You Don’t Hate the Outfit. You Just Hate Who’s Wearing It.
‘Taste classifies, and it classifies the classifier.’ - Pierre Bourdieu
We’ve all seen it happen.
An outfit is written off as cheap, tacky, too much – only when it inevitably shows up months later on a thinner, wealthier, and likely whiter body, it is the pinnacle of fashion.
There’s an uncomfortable truth sitting at the heart of a lot of the fashion content online: sometimes the outfit isn’t really the point. Take the ‘Is it a fit or is she just skinny?’ trend. For years, the fashion industry has quietly operated on the assumption that thinness is inherently stylish – that a slim body elevates whatever it’s put in, and that the clothes themselves are almost secondary. So when a look goes viral and everyone starts frantically scrambling for sold-out links and affordable dupes, it’s worth considering whether the desire is actually for the outfit, or for the body that makes it feel desirable in the first place.
Think of Zendaya’s outfit at the most recent Spider-Man premiere: a second-hand eBay graphic tee that sent the internet into a frenzy, with resale prices spiking overnight and fashion media calling it one of her best looks yet. It’s tempting to dismiss this by saying, “It’s Zendaya!” and assuming that anything she wears would land the same way because of her celebrity status, but that completely misses the underlying point. The same outfit worn by a plus-size public figure would likely have been met with a very different reception, as seen through the long history of criticism faced by Gabourey Sibide, Ashley Graham, and others who have been subject to harsh tabloid headlines and internet trolls simply for existing in their natural bodies.
Zendaya at the Spiderman movie premiere rockin’ a t-shirt.
So the real question then becomes: are we praising the styling of the outfit itself, or are we reacting to a body we’ve been conditioned to read as aspirational?
It’s also important to understand that this isn’t a new phenomenon. In the early 2000’s, “chav” became Britain’s favourite new slur for a very specific type of person - working-class, and visibly so. Tracksuits, big hoops, heavy jewellery, Burberry check. The word may have been a style critique, but moreover it was a verdict on an entire way of existing and the connotation was enough for Burberry to respond by quietly pulling the check from their collections entirely.

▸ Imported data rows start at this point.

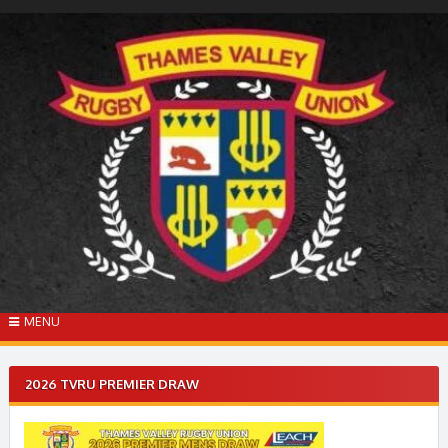
Skip
to
content
MENU
2026 TVRU PREMIER DRAW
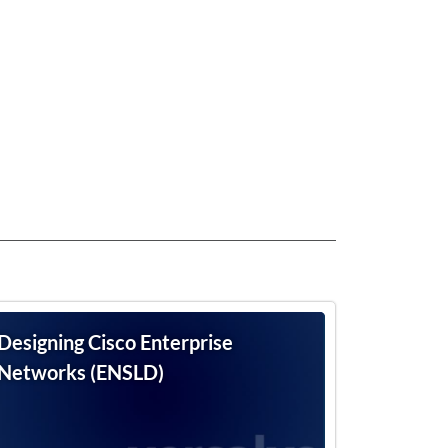
Designing Cisco Enterprise
Networks (ENSLD)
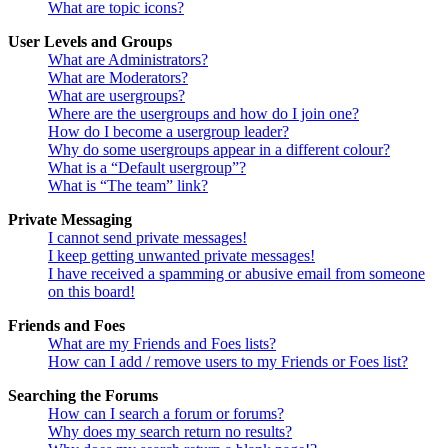
What are topic icons?
User Levels and Groups
What are Administrators?
What are Moderators?
What are usergroups?
Where are the usergroups and how do I join one?
How do I become a usergroup leader?
Why do some usergroups appear in a different colour?
What is a “Default usergroup”?
What is “The team” link?
Private Messaging
I cannot send private messages!
I keep getting unwanted private messages!
I have received a spamming or abusive email from someone
on this board!
Friends and Foes
What are my Friends and Foes lists?
How can I add / remove users to my Friends or Foes list?
Searching the Forums
How can I search a forum or forums?
Why does my search return no results?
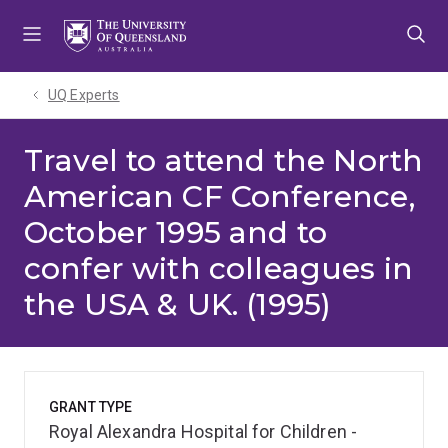
Skip
Skip
Skip
to
to
to
menu
content
footer
UQ Experts
Travel to attend the North
American CF Conference,
October 1995 and to
confer with colleagues in
the USA & UK. (1995)
GRANT TYPE
Royal Alexandra Hospital for Children -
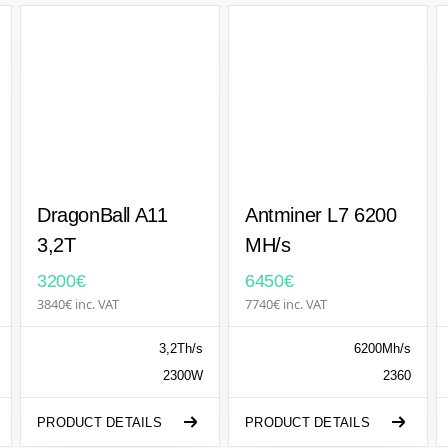
DragonBall A11
Antminer L7 6200
3,2T
MH/s
3200€
6450€
3840€ inc. VAT
7740€ inc. VAT
3,2Th/s
6200Mh/s
2300W
2360
PRODUCT DETAILS
PRODUCT DETAILS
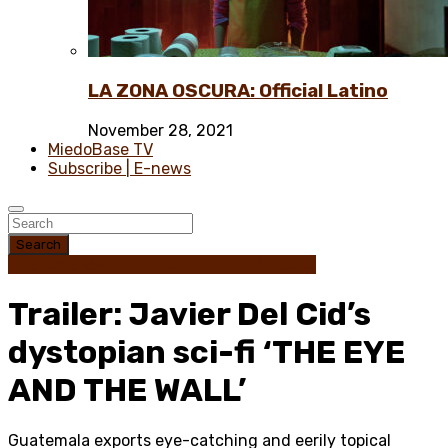
LA ZONA OSCURA: Official Latino
November 28, 2021
MiedoBase TV
Subscribe | E-news
Search
Guatemala
Science Fiction
Trailer / Poster
Trailer: Javier Del Cid’s
dystopian sci-fi ‘THE EYE
AND THE WALL’
Guatemala exports eye-catching and eerily topical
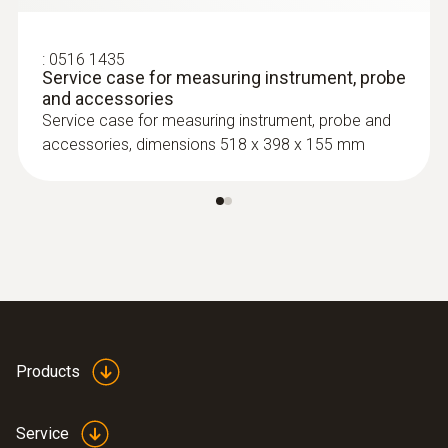
:
0516 1435
Service case for measuring instrument, probe
and accessories
Service case for measuring instrument, probe and
accessories, dimensions 518 x 398 x 155 mm
:
0602 4592
Temperature probe with clamping
Products
bracket (TC Type K)
With clamping bracket: enables quick, easy
attachment of the probe to pipes with a
Service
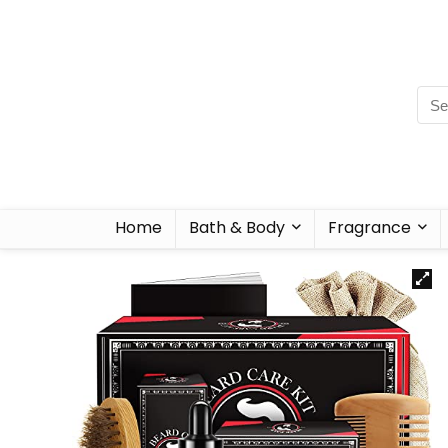
Home
Bath & Body
Fragrance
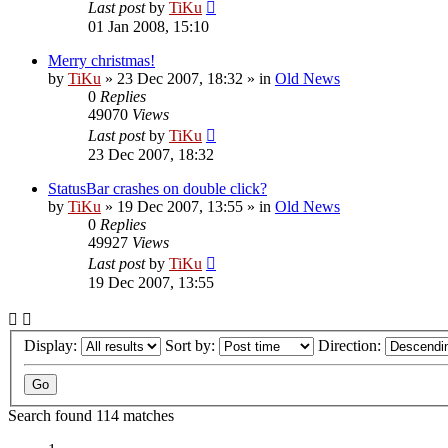
Last post
by
TiKu
01 Jan 2008, 15:10
Merry christmas!
by
TiKu
»
23 Dec 2007, 18:32
» in
Old News
0
Replies
49070
Views
Last post
by
TiKu
23 Dec 2007, 18:32
StatusBar crashes on double click?
by
TiKu
»
19 Dec 2007, 13:55
» in
Old News
0
Replies
49927
Views
Last post
by
TiKu
19 Dec 2007, 13:55
Display:
Sort by:
Direction:
Search found 114 matches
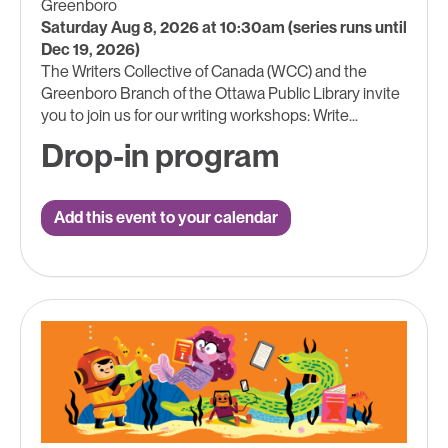
Greenboro
Saturday Aug 8, 2026 at 10:30am (series runs until
Dec 19, 2026)
The Writers Collective of Canada (WCC) and the
Greenboro Branch of the Ottawa Public Library invite
you to join us for our writing workshops: Write...
Drop-in program
Add this event to your calendar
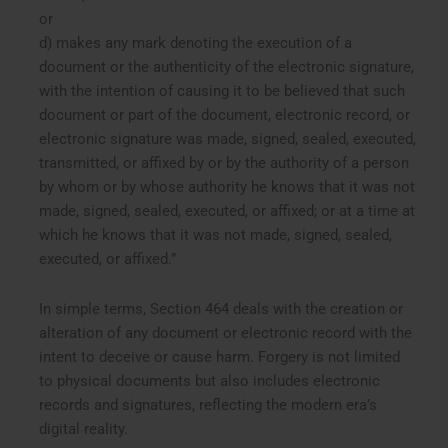
or
d) makes any mark denoting the execution of a
document or the authenticity of the electronic signature,
with the intention of causing it to be believed that such
document or part of the document, electronic record, or
electronic signature was made, signed, sealed, executed,
transmitted, or affixed by or by the authority of a person
by whom or by whose authority he knows that it was not
made, signed, sealed, executed, or affixed; or at a time at
which he knows that it was not made, signed, sealed,
executed, or affixed.”
In simple terms, Section 464 deals with the creation or
alteration of any document or electronic record with the
intent to deceive or cause harm. Forgery is not limited
to physical documents but also includes electronic
records and signatures, reflecting the modern era’s
digital reality.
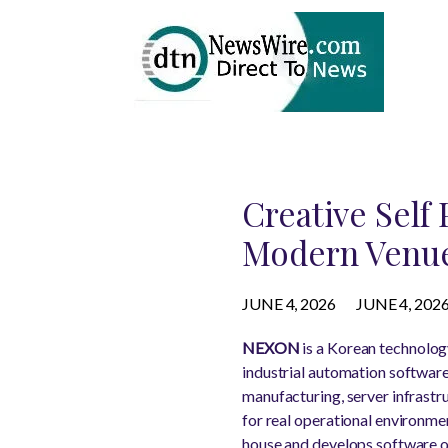
Creative Self
Modern Venu
JUNE 4, 2026
JUNE 4, 202
NEXON
is a Korean technolog
industrial automation software
manufacturing, server infrast
for real operational environme
house and develops software op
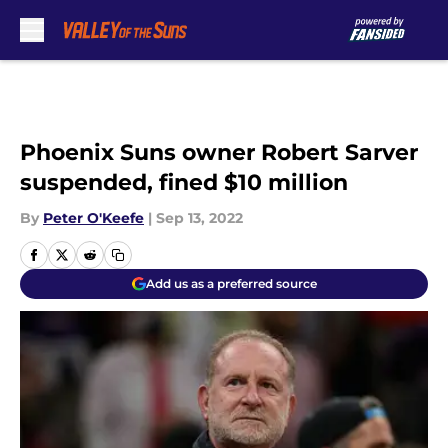
Skip to main content
Phoenix Suns owner Robert Sarver
suspended, fined $10 million
By
Peter O'Keefe
|
Sep 13, 2022
Add us as a preferred source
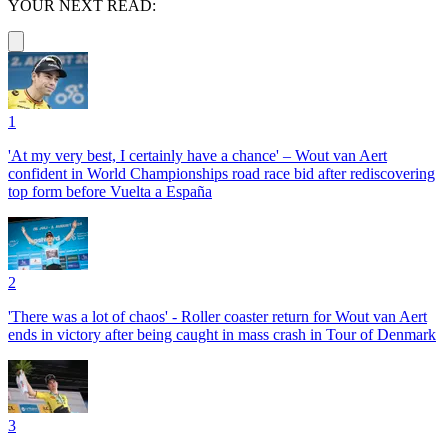
YOUR NEXT READ:
1
'At my very best, I certainly have a chance' – Wout van Aert
confident in World Championships road race bid after rediscovering
top form before Vuelta a España
2
'There was a lot of chaos' - Roller coaster return for Wout van Aert
ends in victory after being caught in mass crash in Tour of Denmark
3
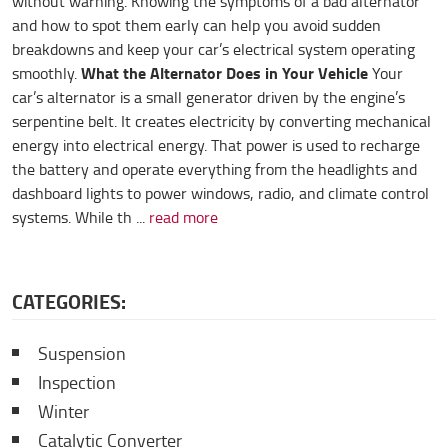
without warning. Knowing the symptoms of a bad alternator
and how to spot them early can help you avoid sudden
breakdowns and keep your car’s electrical system operating
What the Alternator Does in Your Vehicle
smoothly.
Your
car’s alternator is a small generator driven by the engine’s
serpentine belt. It creates electricity by converting mechanical
energy into electrical energy. That power is used to recharge
the battery and operate everything from the headlights and
dashboard lights to power windows, radio, and climate control
systems. While th ...
read more
CATEGORIES:
Suspension
Inspection
Winter
Catalytic Converter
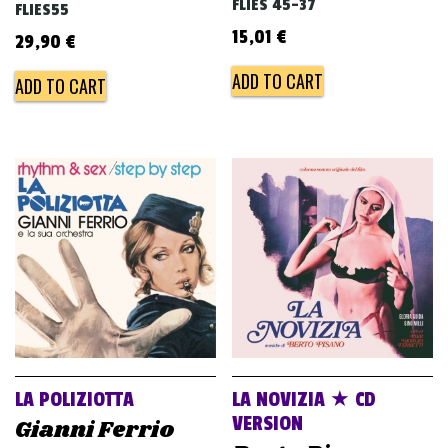
FLIES 45-37
FLIES55
15,01
€
29,90
€
ADD TO CART
ADD TO CART
LA POLIZIOTTA
LA NOVIZIA ★ CD
VERSION
Gianni Ferrio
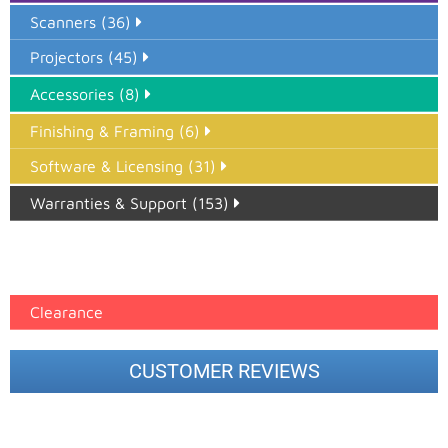
Scanners (36)
Projectors (45)
Accessories (8)
Finishing & Framing (6)
Software & Licensing (31)
Warranties & Support (153)
Epson Paper PMAX (17)
printer google feed (7)
Clearance
CUSTOMER REVIEWS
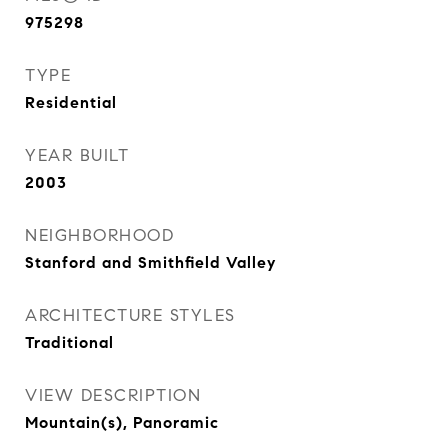
975298
TYPE
Residential
YEAR BUILT
2003
NEIGHBORHOOD
Stanford and Smithfield Valley
ARCHITECTURE STYLES
Traditional
VIEW DESCRIPTION
Mountain(s), Panoramic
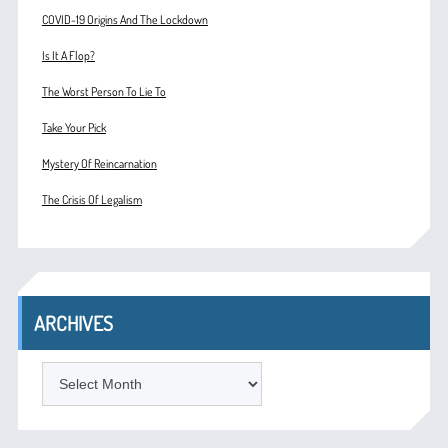
COVID-19 Origins And The Lockdown
Is It A Flop?
The Worst Person To Lie To
Take Your Pick
Mystery Of Reincarnation
The Crisis Of Legalism
ARCHIVES
ARCHIVES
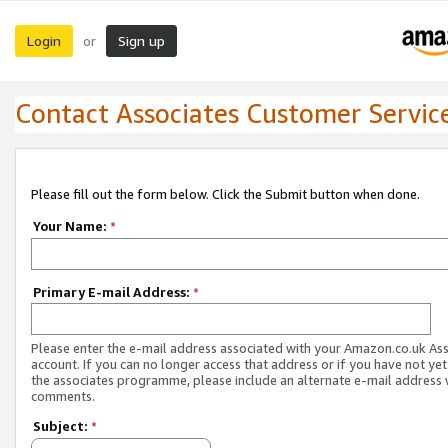
Login
Sign up
or
Contact Associates Customer Servic
Please fill out the form below. Click the Submit button when done.
Your Name:
*
Primary E-mail Address:
*
Please enter the e-mail address associated with your Amazon.co.uk As
account. If you can no longer access that address or if you have not yet
the associates programme, please include an alternate e-mail address 
comments.
Subject:
*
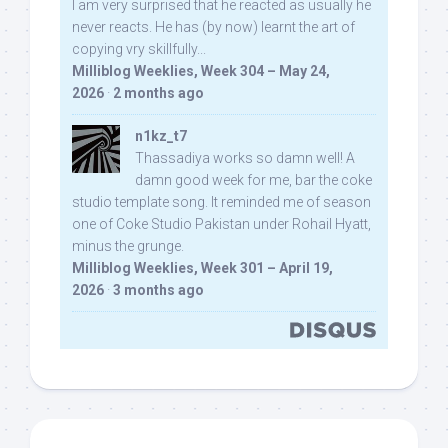
I am very surprised that he reacted as usually he
never reacts. He has (by now) learnt the art of
copying vry skillfully...
Milliblog Weeklies, Week 304 – May 24,
2026
·
2 months ago
n1kz_t7
Thassadiya works so damn well! A
damn good week for me, bar the coke
studio template song. It reminded me of season
one of Coke Studio Pakistan under Rohail Hyatt,
minus the grunge.
Milliblog Weeklies, Week 301 – April 19,
2026
·
3 months ago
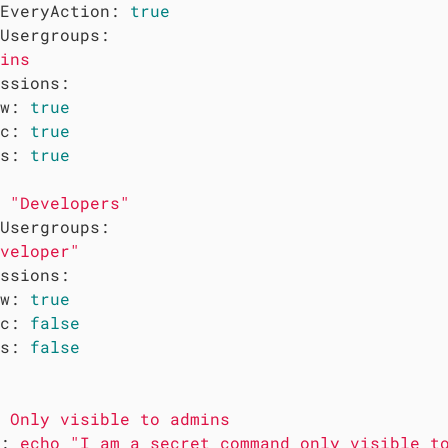
EveryAction:
true
Usergroups:
ins
ssions:
w:
true
c:
true
s:
true
"Developers"
Usergroups:
veloper"
ssions:
w:
true
c:
false
s:
false
Only
visible
to
admins
:
echo
"I am a secret command only visible t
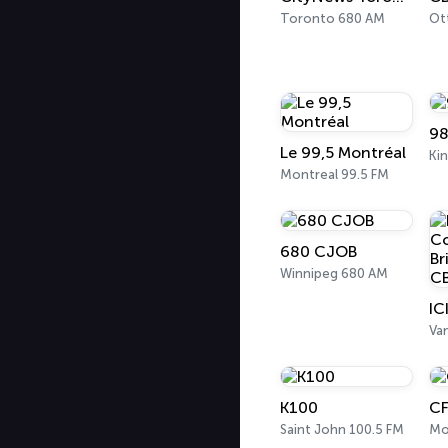
Toronto 680 AM
Ot
98
Le 99,5 Montréal
Ki
Montreal 99.5 FM
680 CJOB
Winnipeg 680 AM
Va
K100
CF
Saint John 100.5 FM
Mo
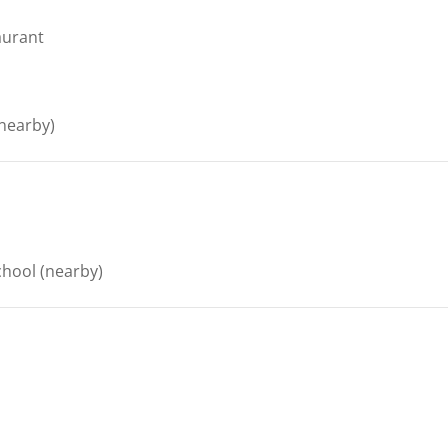
aurant
nearby)
chool
(nearby)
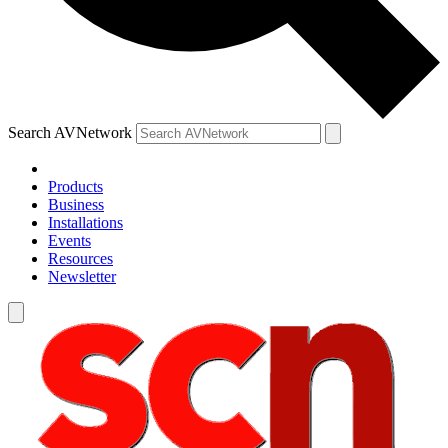
Search AVNetwork
Products
Business
Installations
Events
Resources
Newsletter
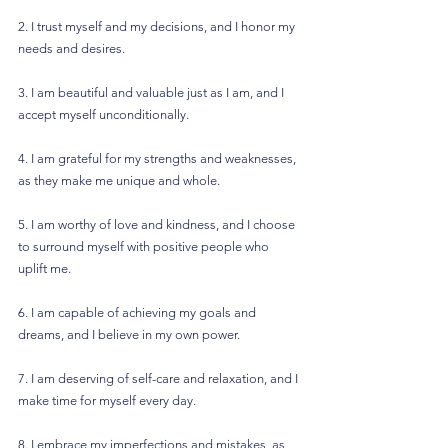
2. I trust myself and my decisions, and I honor my 
needs and desires.
3. I am beautiful and valuable just as I am, and I 
accept myself unconditionally.
4. I am grateful for my strengths and weaknesses, 
as they make me unique and whole.
5. I am worthy of love and kindness, and I choose 
to surround myself with positive people who 
uplift me.
6. I am capable of achieving my goals and 
dreams, and I believe in my own power.
7. I am deserving of self-care and relaxation, and I 
make time for myself every day.
8. I embrace my imperfections and mistakes, as 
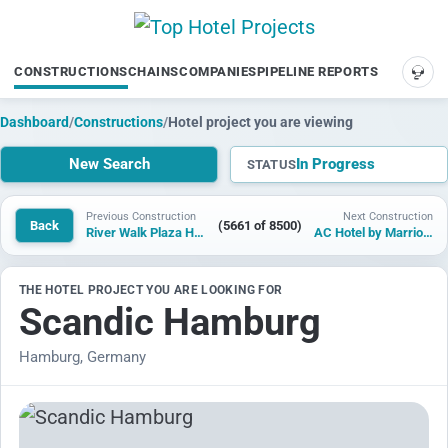
CONSTRUCTIONS
CHAINS
COMPANIES
PIPELINE REPORTS
SUP
Dashboard
/
Constructions
/
Hotel project you are viewing
New Search
In Progress
STATUS
Previous Construction
Next Construction
Back
(5661 of 8500)
River Walk Plaza Hotel
AC Hotel by Marriott Gold Coast
THE HOTEL PROJECT YOU ARE LOOKING FOR
Scandic Hamburg
Hamburg, Germany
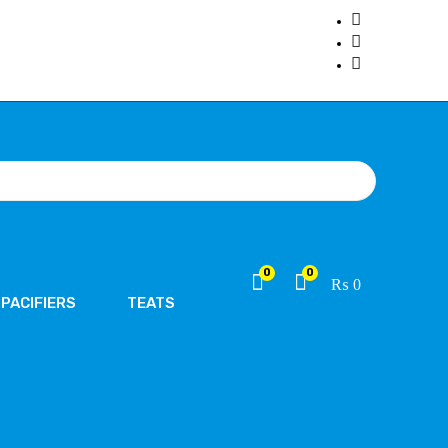
0
0
₨
0
PACIFIERS
TEATS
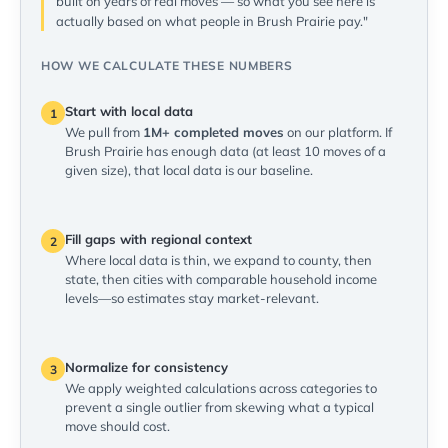
built on years of real moves — so what you see here is
actually based on what people in Brush Prairie pay."
HOW WE CALCULATE THESE NUMBERS
Start with local data
1
We pull from
1M+ completed moves
on our platform. If
Brush Prairie has enough data (at least 10 moves of a
given size), that local data is our baseline.
Fill gaps with regional context
2
Where local data is thin, we expand to county, then
state, then cities with comparable household income
levels—so estimates stay market-relevant.
Normalize for consistency
3
We apply weighted calculations across categories to
prevent a single outlier from skewing what a typical
move should cost.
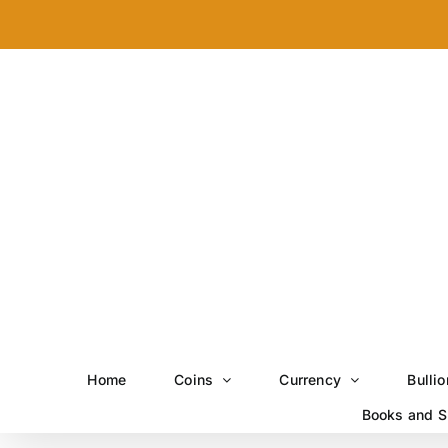
Skip
to
content
Home
Coins
Currency
Bullio
Books and S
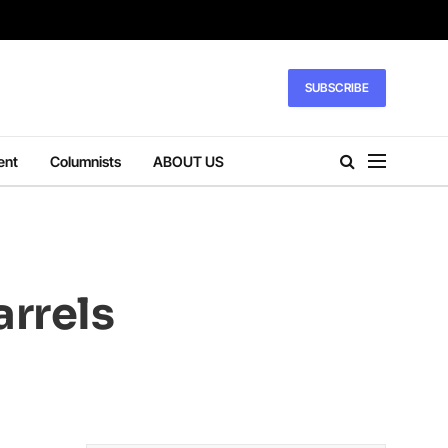
SUBSCRIBE
ent
Columnists
ABOUT US
arrels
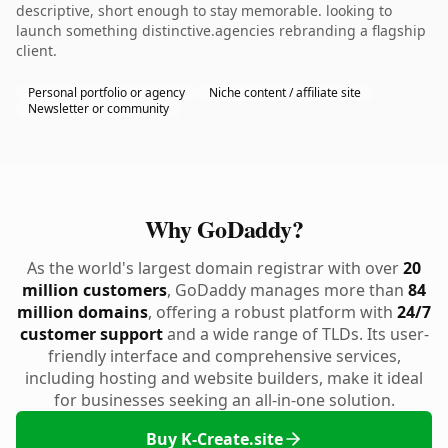
descriptive, short enough to stay memorable. looking to
launch something distinctive.agencies rebranding a flagship
client.
Personal portfolio or agency
Niche content / affiliate site
Newsletter or community
Why GoDaddy?
As the world's largest domain registrar with over
20
million customers
, GoDaddy manages more than
84
million domains
, offering a robust platform with
24/7
customer support
and a wide range of TLDs. Its user-
friendly interface and comprehensive services,
including hosting and website builders, make it ideal
for businesses seeking an all-in-one solution.
Buy K-Create.site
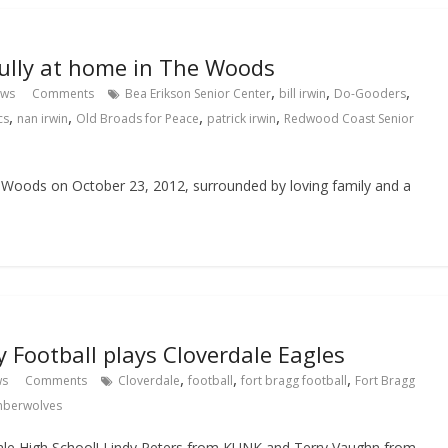
efully at home in The Woods
,
,
,
ews
Comments
Bea Erikson Senior Center
bill irwin
Do-Gooders
,
,
,
,
cs
nan irwin
Old Broads for Peace
patrick irwin
Redwood Coast Senior
he Woods on October 23, 2012, surrounded by loving family and a
 Football plays Cloverdale Eagles
,
,
,
ws
Comments
Cloverdale
football
fort bragg football
Fort Bragg
mberwolves
dale High School! Lindy Peters from KUNK and Terry Vaughn from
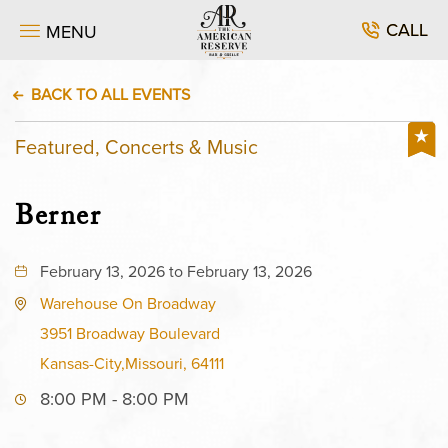
CALL
MENU
BACK TO ALL EVENTS
Featured, Concerts & Music
Berner
February 13, 2026 to February 13, 2026
Warehouse On Broadway
3951 Broadway Boulevard
Kansas-City,Missouri, 64111
8:00 PM - 8:00 PM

Then, as these things often go, a switch flipped and people began embracing the aesthetic. An entire history of prejudice erased and rebranded with Y2K nostalgia reshot on picture perfect models, resold at Urban Outfitters, reposted as vintage inspo by the children of people who coined the slur.
And if that's how it plays out for white working-class aesthetics, it runs even deeper when race enters the equation.
Acrylic nails, bodycon silhouettes, and large jewellery – all aesthetics with deep cultural roots, emerging from Black and brown communities that have historically been excluded from mainstream fashion rather than celebrated by it. Large hoop earrings are often dismissed as “ghetto” in one context, then celebrated as “statement accessories” in another. Long, embellished nails are mocked as impractical; that is until they’re featured in a high-fashion editorial. Fashion media has always had the power to decide what gets taken seriously and what doesn’t; so when the same publications that have spent years ignoring or mocking an aesthetic suddenly begin embracing it on white models, it’s easy to see what they consider the issue.
We like to pretend that taste is instinctive, that we just know when something looks good or bad. But words like “trashy” reveal something else entirely. They aren’t neutral descriptors. They’re moral judgements disguised as aesthetic opinions. And more often than not, they’re directed at the same groups: working class people, black and brown communities, immigrants, plus-size bodies. What’s being rejected isn’t the outfit, but the person in it. The trend cycle only works if we keep mistaking prejudice for preference. So maybe the most radical thing you can do with your own taste is to stop letting it classify anyone at all.